At Mogilev today, Chief of Staff General Mikhail Alekseyev (above, right) briefs Tsar Nicholas II (center) on the best available intelligence of enemy forces on the Eastern Front. A steady hand during the terrible retreat this summer, Alexeyev has won praise for restoring stability to the line and preserving Riga from capitulation — events better credited to the limits of German logistics on land and sea. Though competent, Alekseyev is still a hidebound traditionalist. His conservative approach to command is reflected in current operations, which emphasize limited actions to achieve small objectives. During the last year of combat, two million Russians have been killed, wounded, or captured — enough to shape the calculus of any commander, but especially one who has already been known to withhold reinforcements rather than deepen failures.
While the Tsar is away with the Stavka (General Headquarters), political paralysis leaves the Russian capital helpless to stop a spiral into revolution and chaos. Yet his presence at the briefing today changes nothing about the conduct of the war at the front, either, for Alekseyev has done all the hard work of actual strategy. Nicholas merely listens, and nods, and assents to a plan marked by low ambitions. Local efforts around Riga and Dvinsk and Minsk — basically, the Russian positions north of the Pripet Marshes — are rebuilding the Army’s broken confidence; pioneers are expanding and improving the road network behind the front to speed the flow of men, supplies, and ammunition; communications are being improved, and more importantly, secured; in time, he believes, larger-scale offensives are still possible.

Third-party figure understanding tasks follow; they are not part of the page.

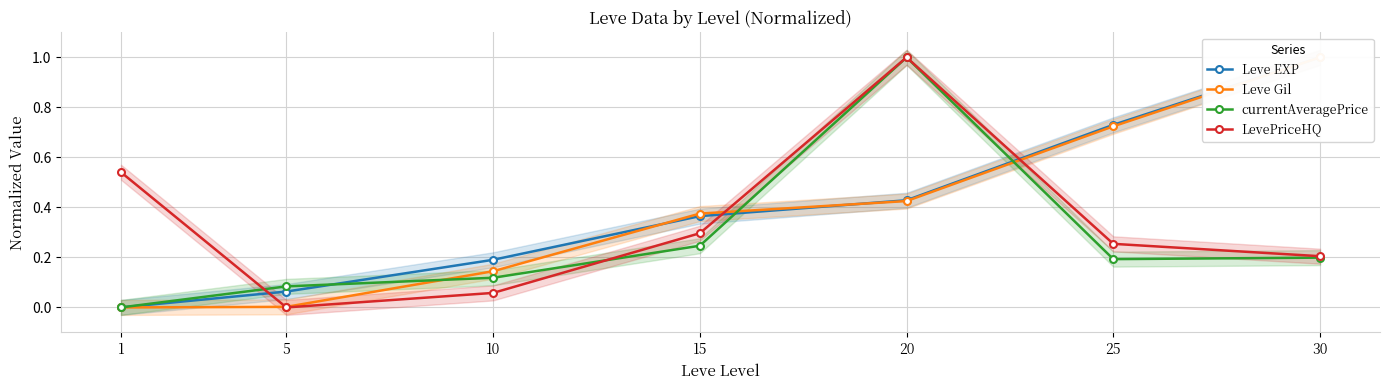

Between 10 and 20, which series saw the biggest shift?

LevePriceHQ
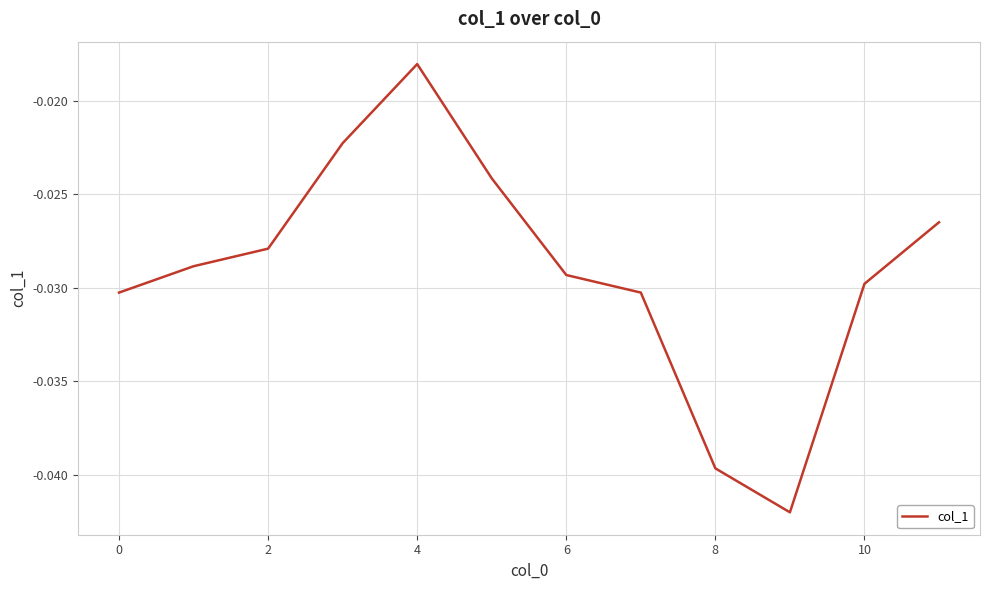

What is the sum of all values?

-0.3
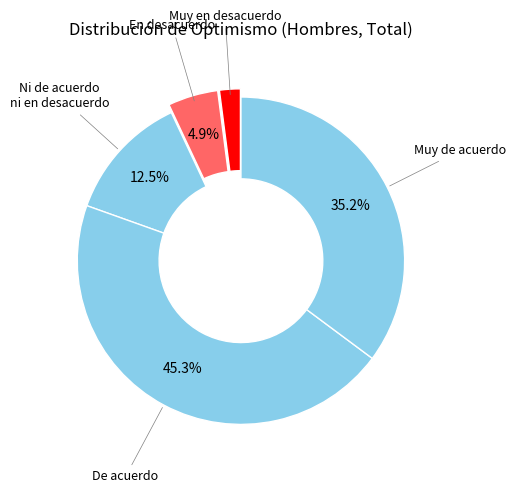

Does any single category account for the majority?

No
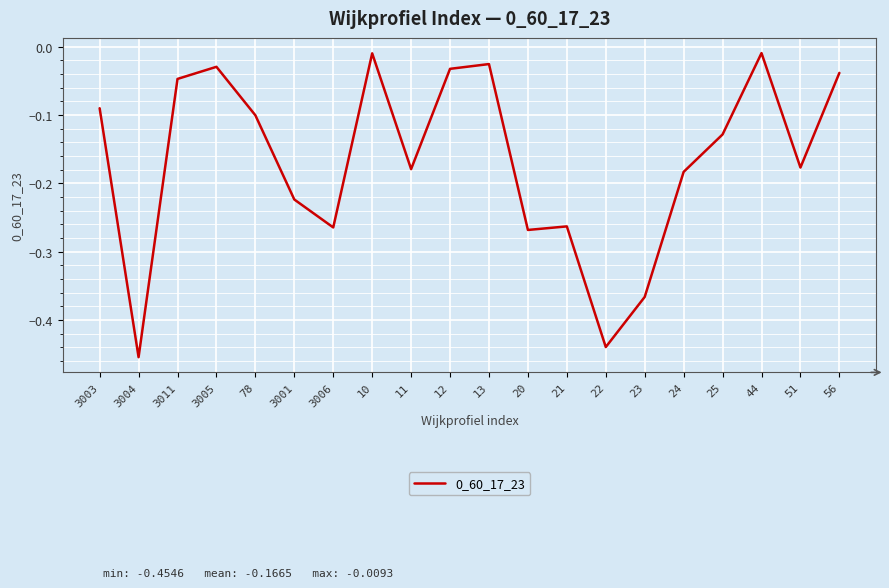

Which category has the lowest value across all series?

3004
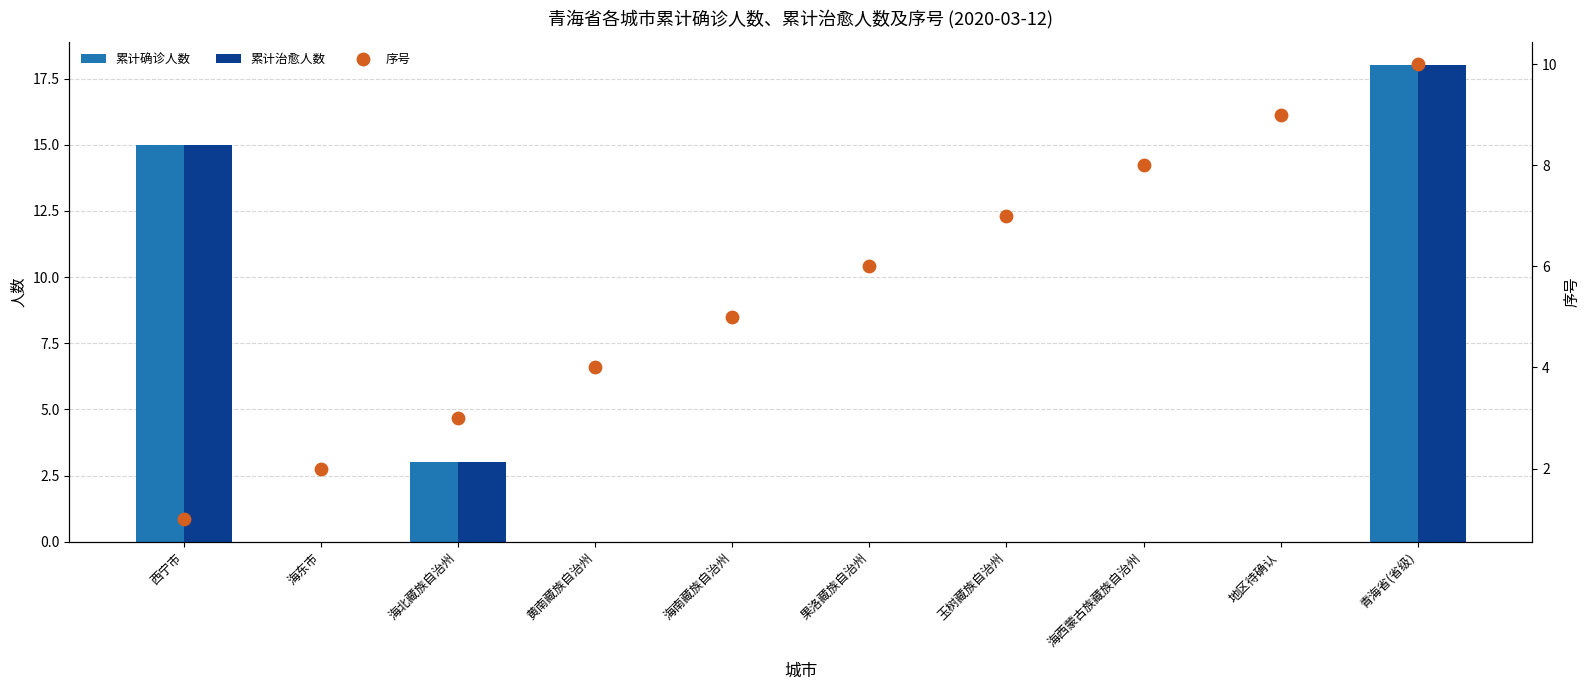

What are all the series names shown in the legend?

累计确诊人数, 累计治愈人数, 序号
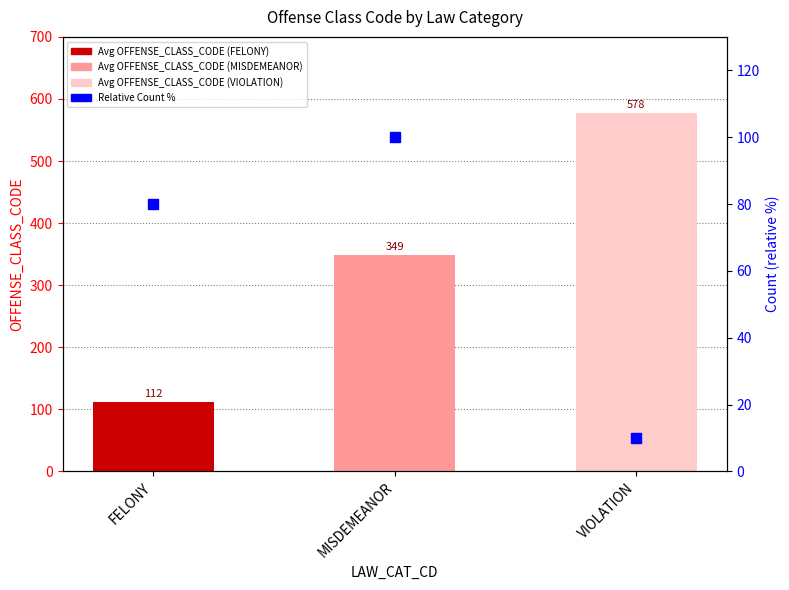

Is the value of Avg OFFENSE_CLASS_CODE at VIOLATION greater than the value of Relative Count % at VIOLATION?

Yes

But Alekseyev is also jealous of resources, vetoing any grand strategic strokes to husband his strength against the Germans and Austro-Hungarians. His deep suspicion of tactical and technical innovation makes him the last person in Russia to solve the dilemma of the modern battlefield — or fix the patronage and nepotism and infighting that afflict the officer corps. Piecemeal actions cannot achieve victory in the time he has left. Alekseyev will remain the Tsar’s chief instrument of military policy until the bitter end, even as a cast of characters tumbles through the vacuum of power forming at the Russian capital. Corrupt to the core, the Russian state cannot change fast enough to win a war of attrition in 1916, and revolutionary forces are gaining all the time. So pessimistic that he suspends offensive actions altogether by 1917, Alekseyev will eventually be the one who must convince Nicholas to abdicate.
Despite its enormous size and inexhaustible resources, the Russian juggernaut is unable to muster the same material power as its enemies, falling short in production of all sorts of war machinery and weapons. Unable to entirely import their way out of these problems, Russia still lacks the industrial base necessary for sustaining an army on the new battlefield, and much of what it is making turns out to be ineffective. Ten months after the German Army’s first use of gas weapons in the eastern theater of war, the Zelinsky-Kummant gas mask has been designed, tested, and manufactured, with more than three million ordered and the first units receiving theirs by the end of September. Yet actual production is never sufficient to distribute them to every man in the field, while poor quality controls and the advance of chemical munitions technology render a rival design based on a coal mining breather ineffective, forcing its withdrawal from the front during 1916.
In Germany, which began the war with the world’s largest and most advanced chemical industry, scientist Fritz Haber has experienced no shortage of support. “I was one of the mightiest men in Germany,” Haber says after the war. “I was more than a great army commander, more than a captain of industry. I was the founder of industries; my work was essential for the economic and military expansion of Germany. All doors were open to me.” This month, he has opened the Central Office for Chemical Questions (Zenstrelle für Fragen der Chemie), which is renamed a year later to the Chemical Section. Yet for all his access and power, there are never more than ten officers and civilians in the unit, and never more than a thousand scientists, technicians, and ordnance men working on gas weapon programs at any given time. In fact, the business of choking men to death is being founded on Haber’s vast web of personal connections throughout the German chemical sector.
Russia never produces a chemical arsenal of its own, for there is no Russian chemical industry; and while Russia has scientists, her universities lack experts in gas physiology. Because the empire he serves is unfit to sustain a war he doesn’t really know how to wage, Alekseyev’s army will never achieve strategic or material superiority. The reasons are structural, and therefore too difficult to change.